В ином месте, в храме Аполлона, уснул бард Орфей. Отдыхая среди служителей храма и общаясь с отцом, он, как и Эвридика, испытывал неясную тревогу, однако от погружения в неё часто отвлекали.

Внутри свежо пахло фруктами и насыщенно – благовониями, жаровни освещали золотые украшения, цветы и потрясающей красоты фрески, увековечившие подвиги бога и героев, которым он благоволил. В такой роскоши хорошо было поболтать ни о чем, выпить вина и сыграть что-нибудь жизнерадостное или лирическое. 

Но в отличие от совсем недавней реальности, грезы юноши оказались беспокойными. Ему снилась Эвридика. 

И с самого начала этот сон был неправильным. Они всегда были вместе: в приключениях, в любви, сочиняли и смеялись… Сейчас Эвридика отдалялась от него, и неважно, как сильно Орфей старался её догнать. 

В следующем эпизоде разглядеть девушку получилось лучше. 

Она была бледной, расстроенной, с отсутствующим взглядом, даже зловещей. Бескровные губы беззвучно шевелились – за неё молвил бестелесный шепот в окружающем пространстве: 

«Иди ко мне».

«Будь рядом со мной».

«Останься со мной».

«Мой голос ещё звучит за рекой».

На щеках блестели дорожки слез.

Орфей кричал и молил, пытался её коснуться, а когда нимфа наконец подалась навстречу, бард дернулся до того резко, что проснулся. 

Проснулся, обливаясь холодным потом, задыхаясь, точно бежал наяву, и губы горели огнём, напоминая о прощальном поцелуе. 

Хотелось ринуться немедленно, средь ночи, и прождать в оговоренной точке встречи хоть вечность – лишь бы она пришла. 

Успокоиться не получалось. Напротив, злость росла. На расстояние, на себя, на сон. Как он мог не взять ее с собой? 

Пожираемый собственным сердцем, Орфей собрал пожитки и покинул храм, чтобы пойти пешком. Сперва к озеру, затем в город: убедиться. Во всём. 

Шагать до рассвета и дольше, если потребуется. 

 

При свете дня Эвридика мерещилась ему не раз, навевая мысли о помешательстве. 

На озеро нимфа не явилась, и предчувствия погнали Орфея домой. 

Улицы встретили юношу практически идеальной пустотой. Мало что разгоняло горожан, почему?.. Впрочем, несколько человек ещё направлялись на другую сторону, за черту, держа в руках цветы и блюда с едой, безмолвные и серьезные. 

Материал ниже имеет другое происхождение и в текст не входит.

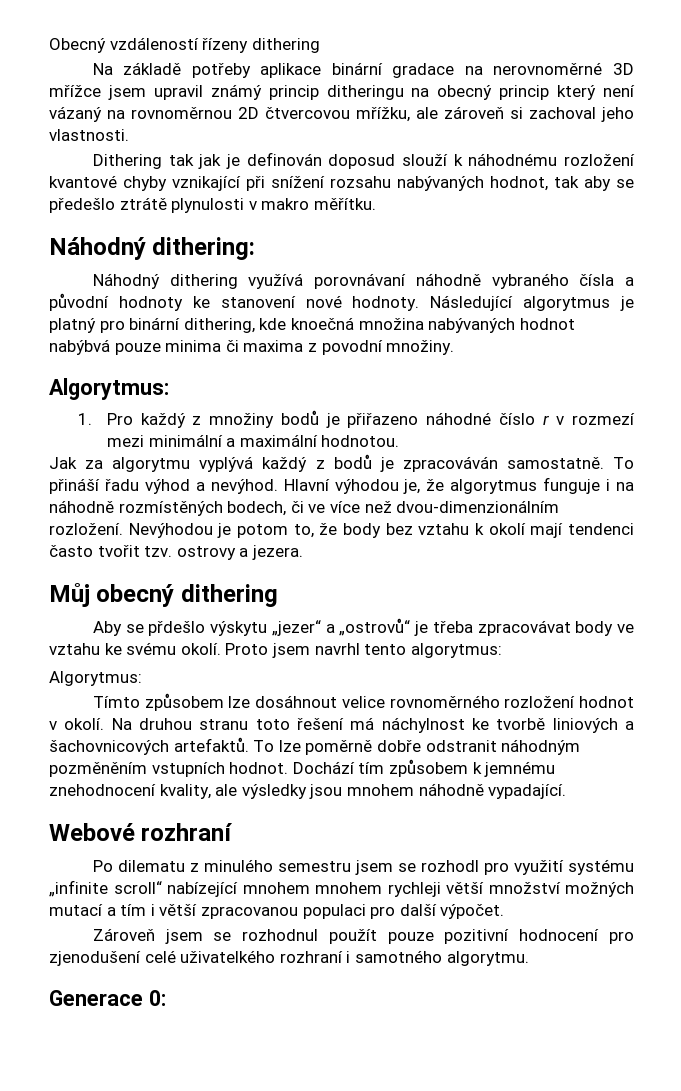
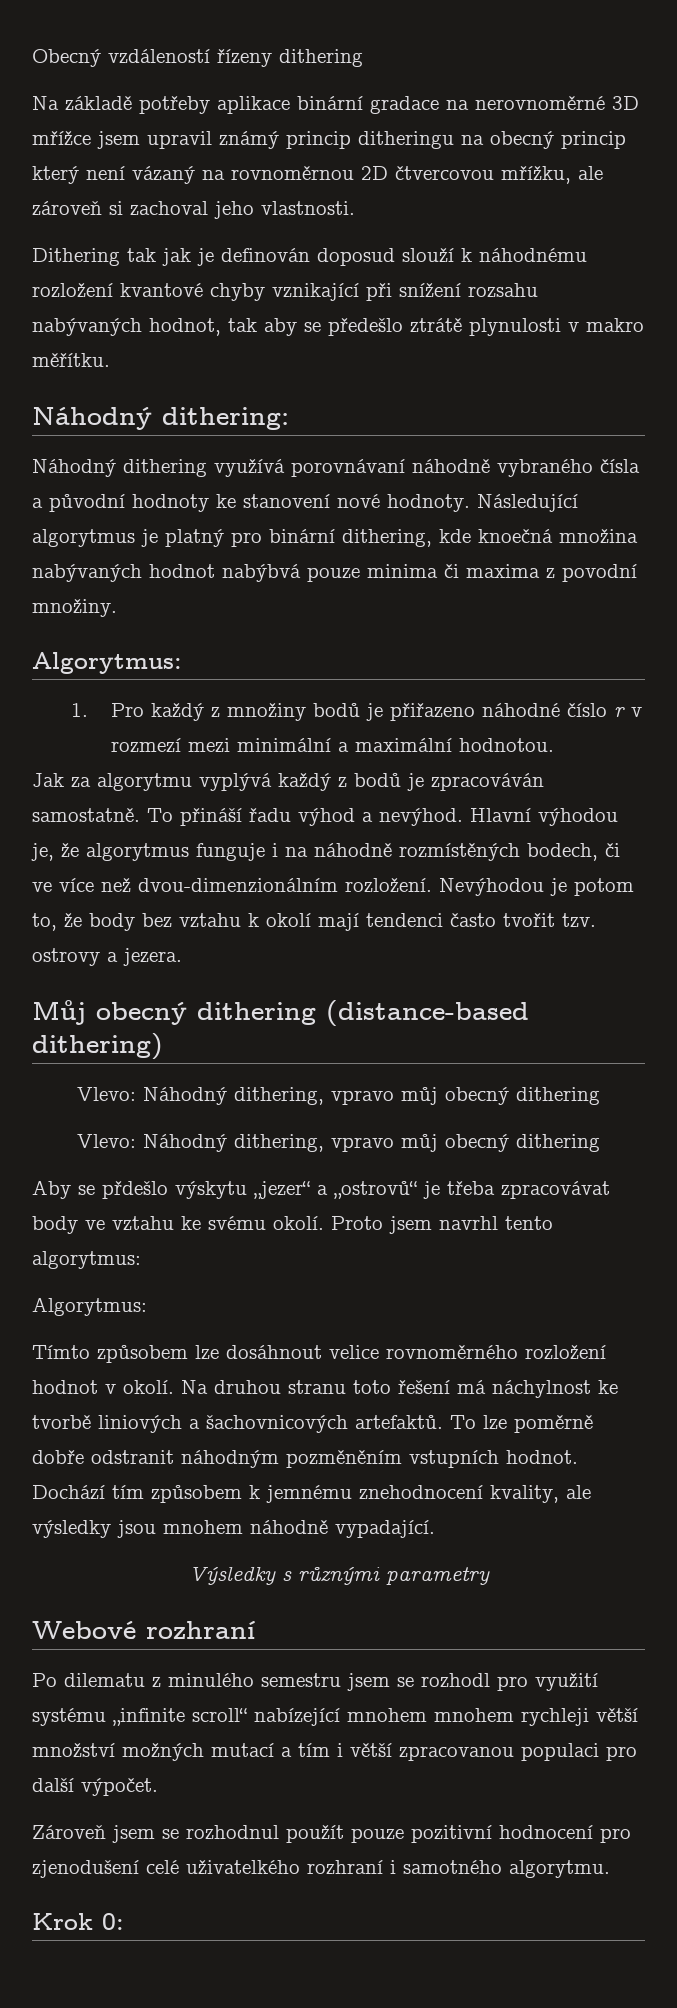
(278, 595) none -> [326,1000,529,1026] [32,1033,163,1060] [77,1087,600,1105] [77,1134,600,1152] (distance-based dithering) // Vlevo: Náhodný dithering, vpravo můj obecný dithering // Vlevo: Náhodný dithering, vpravo můj obecný dithering
(567, 791) none -> [188,1566,490,1585] // Výsledky s různými parametry
[49,990,143,1006] Generace -> [32,1913,93,1930] Krok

От плачущей неподалеку женщины поэт не добился ничего внятного – видимо, произошло нечто настолько ужасное, что она не могла набраться смелости и произнести это вслух. Или произнести это для него. 

Уже зная ответ на свой немой вопрос и не желая об оном задумываться, Орфей шёл, брёл и мчал за отстающими будто сквозь ледяную воду, напрочь игнорируя боль в стёртых до мозолей стопах. Может, они роняли капли крови в дорожную пыль – ему было всё равно. 

Растолкав собравшихся проститься с нимфой, обладавшей золотыми голосом и душой, бард словно покрылся изнутри инеем. Заметив его присутствие, скорбящие становились тише и едва ли нашли мужество попытаться его утешить. 

И верно – не смогли бы. 

А после – уверились, что бедняга сошел с ума. 

Орфей не заговорил ни с кем – только с бездыханной Эвридикой, легко коснувшись ее руки. 

– Тебе не придется долго томиться. Я верну тебя на поверхность. 

Сложно ли совершить невозможное? Попробуйте его остановить.  

Страшная клятва снедаемого гневом, чернее бездны, на судьбу, убитого горем влюбленного прокатилась в тишине громче молнии Зевса. Даже если кто-то бросился его отговаривать, Орфей ничего не слышал и не помнил, да и ничто, в том числе прямое божественное вмешательство не способно сломить его волю и поколебать решимость. 

Кто-то велел людям разойтись и не мешать юноше – пусть побудет наедине с его утратой. 

Поэт простоял у могилы до заката, и на время забрал лишь браслет, чтобы вручить ей, когда они снова встретятся.